Input data ->
______

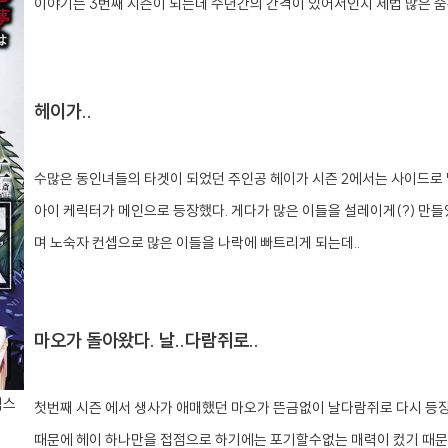
이야기는 3번째 시즌이 되는데 수년간의 간격이 있어서인지 제법 많은 숨
헤이가..
수많은 동인녀들의 타겟이 되었던 주인공 헤이가 시즌 2에서는 사이드로 
아이 케릭터가 메인으로 등장했다. 게다가 많은 이들을 설레이게(?) 만들었던
며 노숙자 컨셉으로 많은 이들을 나락에 빠트리게 되는데..
마오가 돌아왔다. 날..다람쥐로..
믹스
첫번째 시즌 에서 생사가 애매했던 마오가 뜬금없이 날다람쥐로 다시 등
때문에 헤이 하나만을 접점으로 하기에는 포기할수없는 매력이 컸기 때문이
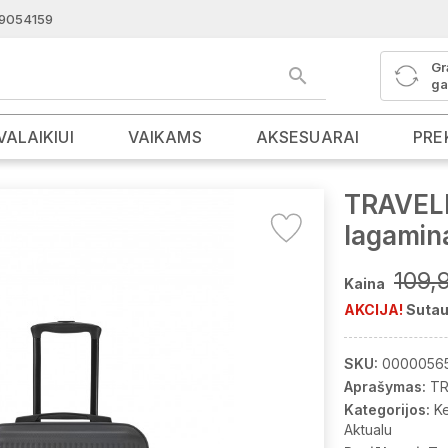
9054159
Gr
ga
VALAIKIUI
VAIKAMS
AKSESUARAI
PRE
TRAVEL
lagamin
109,
Kaina
AKCIJA!
Sutau
SKU:
0000056
Aprašymas:
TR
Kategorijos:
K
Aktualu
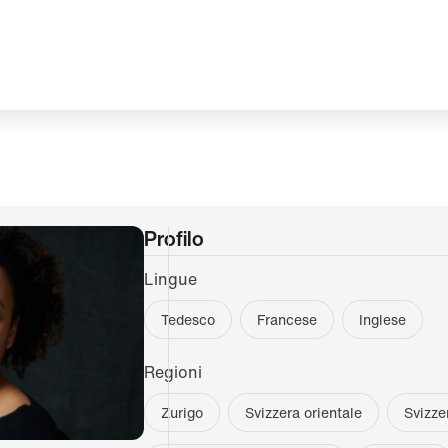
Profilo
Lingue
Tedesco
Francese
Inglese
Regioni
Zurigo
Svizzera orientale
Svizze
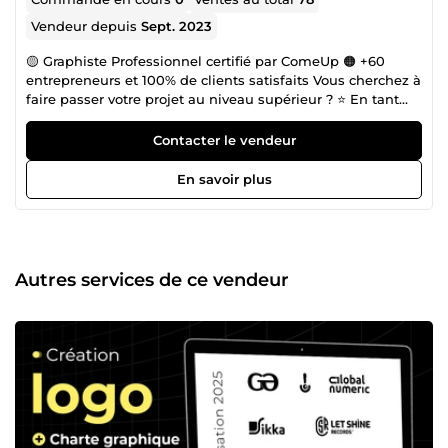
Vendeur depuis
Sept. 2023
🟡 Graphiste Professionnel certifié par ComeUp 🟠 +60
entrepreneurs et 100% de clients satisfaits Vous cherchez à
faire passer votre projet au niveau supérieur ? ⭐️ En tant
que graphiste Professionnel avec 5 ans d'expérience, je
vous offre non seulement des créations de logos
Contacter le vendeur
percutants, des supports marketing innovants, et des sites
web captivants, mais aussi une garantie de satisfaction
En savoir plus
client. Prêt à transformer votre vision en réalité ?
Contactez-moi dès maintenant et découvrez comment
nous pouvons collaborer pour créer quelque chose de
remarquable ensemble ! 📞 Disponible pour discuter
immédiatement. Ne laissez pas votre projet attendre,
Autres services de ce vendeur
contactez-moi maintenant et commençons à travailler sur
votre succès ! 🟠llogox⚫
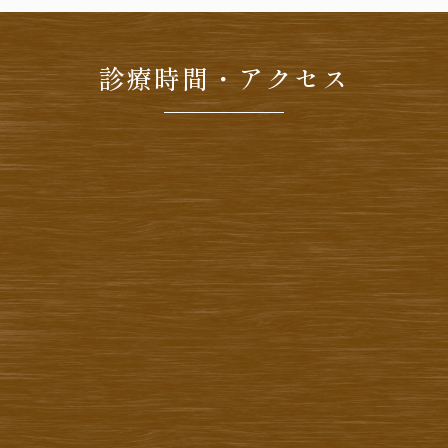
診療時間・アクセス
医院までの経路を確認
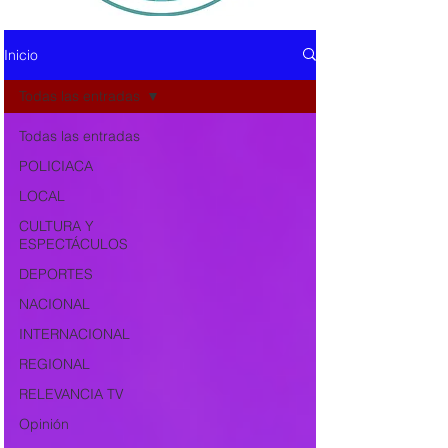
Inicio
Todas las entradas
Todas las entradas
POLICIACA
LOCAL
CULTURA Y
ESPECTÁCULOS
DEPORTES
NACIONAL
INTERNACIONAL
REGIONAL
RELEVANCIA TV
Opinión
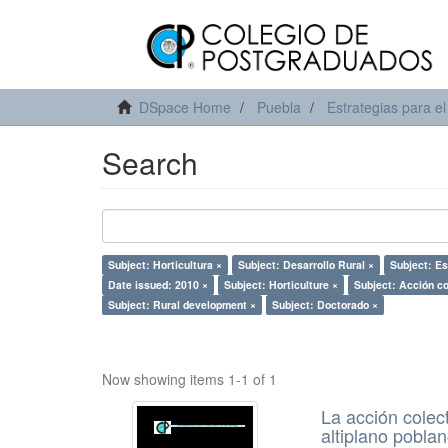
DSpace Home
Puebla
Estrategias para el
Search
Subject: Horticultura ×
Subject: Desarrollo Rural ×
Subject: Es
Date issued: 2010 ×
Subject: Horticulture ×
Subject: Acción co
Subject: Rural development ×
Subject: Doctorado ×
Now showing items 1-1 of 1
La acción colect
altiplano pobla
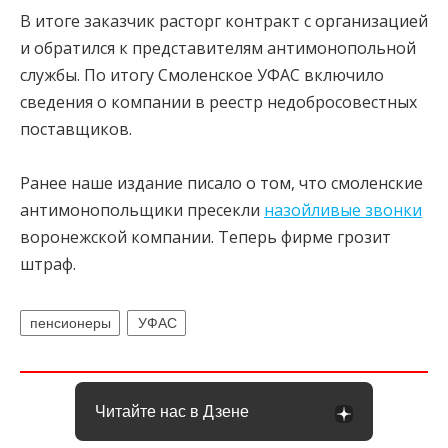
В итоге заказчик расторг контракт с организацией
и обратился к представителям антимонопольной
службы. По итогу Смоленское УФАС включило
сведения о компании в реестр недобросовестных
поставщиков.
Ранее наше издание писало о том, что смоленские
антимонопольщики пресекли
назойливые звонки
воронежской компании. Теперь фирме грозит
штраф.
пенсионеры
УФАС
Читайте нас в Дзене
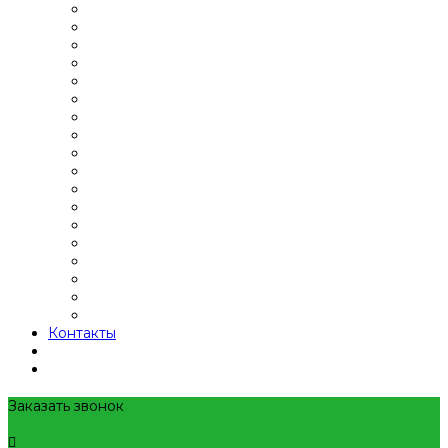
Контакты
Заказать звонок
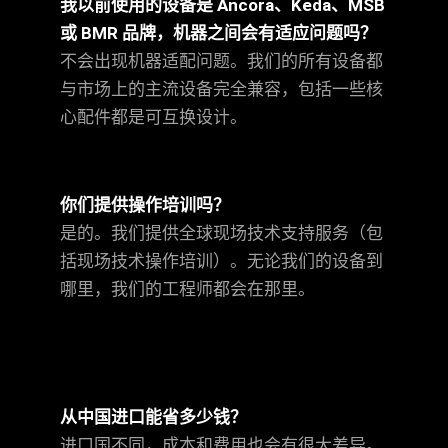
我以前使用的设备是 Ancora、Keda、MSB
或 BMR 品牌，机器之间会有适应问题吗？
不会出现机器适配问题。我们的所有设备都
与市场上的主流设备完全兼容，包括一些核
心配件都是可互换设计。
你们提供操作培训吗？
是的。我们提供全球现场技术支持服务（包
括现场技术操作培训）。无论我们的设备到
哪里，我们的工程师都会在那里。
从中国进口能省多少钱？
进口国不同，成本和费用也会有很大差异。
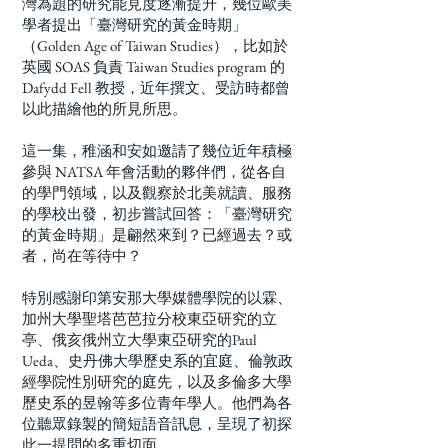
灣為題的研究能見度逐漸提升，幾位歐美
學者提出「臺灣研究的黃金時期」
（Golden Age of Taiwan Studies），比如於
英國 SOAS 負責 Taiwan Studies program 的
Dafydd Fell 教授，近年撰文、受訪時都曾
以此描繪他的所見所思。
這一集，稚涵和安如邀請了幾位近年積極
參與 NATSA 年會活動的夥伴們，從各自
的學門領域，以及觀察於北美就讀、服務
的學校出發，初步嘗試回答：「臺灣研究
的黃金時期」是翩然來到？已經過去？或
者，尚在等待中？
特別感謝印第安那大學媒體學院的以霖、
加州大學聖塔芭芭拉分校東亞研究的立
亭、俄亥俄州立大學東亞研究的Paul
Ueda、史丹佛大學歷史系的宜庭、倫敦政
經學院性別研究的庭先，以及多倫多大學
歷史系的昱翰等多位青年學人。他們為各
位聽眾錄製的簡短語音訊息，呈現了初探
此一提問的多重切面。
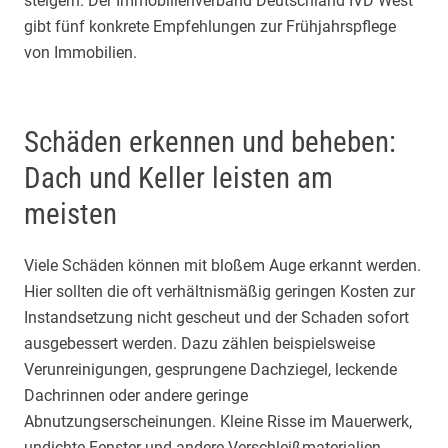
steigern. Der Immobilienverband Deutschland IVD West
gibt fünf konkrete Empfehlungen zur Frühjahrspflege
von Immobilien.
Schäden erkennen und beheben:
Dach und Keller leisten am
meisten
Viele Schäden können mit bloßem Auge erkannt werden.
Hier sollten die oft verhältnismäßig geringen Kosten zur
Instandsetzung nicht gescheut und der Schaden sofort
ausgebessert werden. Dazu zählen beispielsweise
Verunreinigungen, gesprungene Dachziegel, leckende
Dachrinnen oder andere geringe
Abnutzungserscheinungen. Kleine Risse im Mauerwerk,
undichte Fenster und andere Verschleißmaterialien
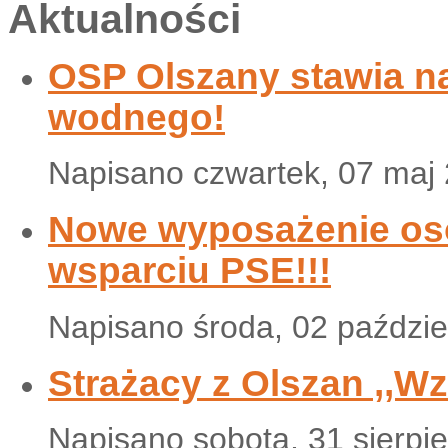
Aktualności
OSP Olszany stawia n
wodnego!
Napisano czwartek, 07 maj
Nowe wyposażenie osob
wsparciu PSE!!!
Napisano środa, 02 paździe
Strażacy z Olszan ,,W
Napisano sobota, 31 sierpi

______

Task to complete -> Give every line of text read from the items above as a Markdown table with the columns "Row" and "Line," numbering the rows in order and skipping blank lines. Leave the pictures out of the table.

Response below ->
| Row | Line |
|---|---|
| 1 | 이야기는 3번째 시즌이 되는데 수년간의 간격이 있어서인지 제법 많은 숨 |
| 2 | 헤이가.. |
| 3 | 수많은 동인녀들의 타겟이 되었던 주인공 헤이가 시즌 2에서는 사이드로  |
| 4 | 아이 케릭터가 메인으로 등장했다. 게다가 많은 이들을 설레이게(?) 만들었던 |
| 5 | 며 노숙자 컨셉으로 많은 이들을 나락에 빠트리게 되는데.. |
| 6 | 마오가 돌아왔다. 날..다람쥐로.. |
| 7 | 믹스 |
| 8 | 첫번째 시즌 에서 생사가 애매했던 마오가 뜬금없이 날다람쥐로 다시 등 |
| 9 | 때문에 헤이 하나만을 접점으로 하기에는 포기할수없는 매력이 컸기 때문이 |
| 10 | 9054159 |
| 11 | Gr |
| 12 | ga |
| 13 | VALAIKIUI |
| 14 | VAIKAMS |
| 15 | AKSESUARAI |
| 16 | PRE |
| 17 | TRAVEL |
| 18 | lagamin |
| 19 | 109, |
| 20 | Kaina |
| 21 | AKCIJA! |
| 22 | Sutau |
| 23 | SKU: |
| 24 | 0000056 |
| 25 | Aprašymas: |
| 26 | TR |
| 27 | Kategorijos: |
| 28 | K |
| 29 | Aktualu |
| 30 | Profilo |
| 31 | Lingue |
| 32 | Tedesco |
| 33 | Francese |
| 34 | Inglese |
| 35 | Regioni |
| 36 | Zurigo |
| 37 | Svizzera orientale |
| 38 | Svizze |
| 39 | Vendeur depuis |
| 40 | Sept. 2023 |
| 41 | 🟡 Graphiste Professionnel certifié par ComeUp 🟠 +60 |
| 42 | entrepreneurs et 100% de clients satisfaits Vous cherchez à |
| 43 | faire passer votre projet au niveau supérieur ? ⭐️ En tant |
| 44 | que graphiste Professionnel avec 5 ans d'expérience, je |
| 45 | vous offre non seulement des créations de logos |
| 46 | Contacter le vendeur |
| 47 | percutants, des supports marketing innovants, et des sites |
| 48 | web captivants, mais aussi une garantie de satisfaction |
| 49 | En savoir plus |
| 50 | client. Prêt à transformer votre vision en réalité ? |
| 51 | Contactez-moi dès maintenant et découvrez comment |
| 52 | nous pouvons collaborer pour créer quelque chose de |
| 53 | remarquable ensemble ! 📞 Disponible pour discuter |
| 54 | immédiatement. Ne laissez pas votre projet attendre, |
| 55 | Autres services de ce vendeur |
| 56 | contactez-moi maintenant et commençons à travailler sur |
| 57 | votre succès ! 🟠llogox⚫ |
| 58 | 診療時間・アクセス |
| 59 | 医院までの経路を確認 |
| 60 | Inicio |
| 61 | Todas las entradas |
| 62 | Todas las entradas |
| 63 | POLICIACA |
| 64 | LOCAL |
| 65 | CULTURA Y |
| 66 | ESPECTÁCULOS |
| 67 | DEPORTES |
| 68 | NACIONAL |
| 69 | INTERNACIONAL |
| 70 | REGIONAL |
| 71 | RELEVANCIA TV |
| 72 | Opinión |
| 73 | DSpace Home |
| 74 | Puebla |
| 75 | Estrategias para el |
| 76 | Search |
| 77 | Subject: Horticultura × |
| 78 | Subject: Desarrollo Rural × |
| 79 | Subject: Es |
| 80 | Date issued: 2010 × |
| 81 | Subject: Horticulture × |
| 82 | Subject: Acción co |
| 83 | Subject: Rural development × |
| 84 | Subject: Doctorado × |
| 85 | Now showing items 1-1 of 1 |
| 86 | La acción colect |
| 87 | altiplano pobla |
| 88 | В итоге заказчик расторг контракт с организацией |
| 89 | и обратился к представителям антимонопольной |
| 90 | службы. По итогу Смоленское УФАС включило |
| 91 | сведения о компании в реестр недобросовестных |
| 92 | поставщиков. |
| 93 | Ранее наше издание писало о том, что смоленские |
| 94 | антимонопольщики пресекли |
| 95 | назойливые звонки |
| 96 | воронежской компании. Теперь фирме грозит |
| 97 | штраф. |
| 98 | пенсионеры |
| 99 | УФАС |
| 100 | Читайте нас в Дзене |
| 101 | Контакты |
| 102 | Заказать звонок |
| 103 | 我以前使用的设备是 Ancora、Keda、MSB |
| 104 | 或 BMR 品牌，机器之间会有适应问题吗？ |
| 105 | 不会出现机器适配问题。我们的所有设备都 |
| 106 | 与市场上的主流设备完全兼容，包括一些核 |
| 107 | 心配件都是可互换设计。 |
| 108 | 你们提供操作培训吗？ |
| 109 | 是的。我们提供全球现场技术支持服务（包 |
| 110 | 括现场技术操作培训）。无论我们的设备到 |
| 111 | 哪里，我们的工程师都会在那里。 |
| 112 | 从中国进口能省多少钱？ |
| 113 | 进口国不同，成本和费用也会有很大差异。 |
| 114 | 灣為題的研究能見度逐漸提升，幾位歐美 |
| 115 | 學者提出「臺灣研究的黃金時期」 |
| 116 | （Golden Age of Taiwan Studies），比如於 |
| 117 | 英國 SOAS 負責 Taiwan Studies program 的 |
| 118 | Dafydd Fell 教授，近年撰文、受訪時都曾 |
| 119 | 以此描繪他的所見所思。 |
| 120 | 這一集，稚涵和安如邀請了幾位近年積極 |
| 121 | 參與 NATSA 年會活動的夥伴們，從各自 |
| 122 | 的學門領域，以及觀察於北美就讀、服務 |
| 123 | 的學校出發，初步嘗試回答：「臺灣研究 |
| 124 | 的黃金時期」是翩然來到？已經過去？或 |
| 125 | 者，尚在等待中？ |
| 126 | 特別感謝印第安那大學媒體學院的以霖、 |
| 127 | 加州大學聖塔芭芭拉分校東亞研究的立 |
| 128 | 亭、俄亥俄州立大學東亞研究的Paul |
| 129 | Ueda、史丹佛大學歷史系的宜庭、倫敦政 |
| 130 | 經學院性別研究的庭先，以及多倫多大學 |
| 131 | 歷史系的昱翰等多位青年學人。他們為各 |
| 132 | 位聽眾錄製的簡短語音訊息，呈現了初探 |
| 133 | 此一提問的多重切面。 |
| 134 | steigern. Der Immobilienverband Deutschland IVD West |
| 135 | gibt fünf konkrete Empfehlungen zur Frühjahrspflege |
| 136 | von Immobilien. |
| 137 | Schäden erkennen und beheben: |
| 138 | Dach und Keller leisten am |
| 139 | meisten |
| 140 | Viele Schäden können mit bloßem Auge erkannt werden. |
| 141 | Hier sollten die oft verhältnismäßig geringen Kosten zur |
| 142 | Instandsetzung nicht gescheut und der Schaden sofort |
| 143 | ausgebessert werden. Dazu zählen beispielsweise |
| 144 | Verunreinigungen, gesprungene Dachziegel, leckende |
| 145 | Dachrinnen oder andere geringe |
| 146 | Abnutzungserscheinungen. Kleine Risse im Mauerwerk, |
| 147 | undichte Fenster und andere Verschleißmaterialien |
| 148 | Aktualności |
| 149 | OSP Olszany stawia n |
| 150 | wodnego! |
| 151 | Napisano czwartek, 07 maj |
| 152 | Nowe wyposażenie osob |
| 153 | wsparciu PSE!!! |
| 154 | Napisano środa, 02 paździe |
| 155 | Strażacy z Olszan ,,W |
| 156 | Napisano sobota, 31 sierpi |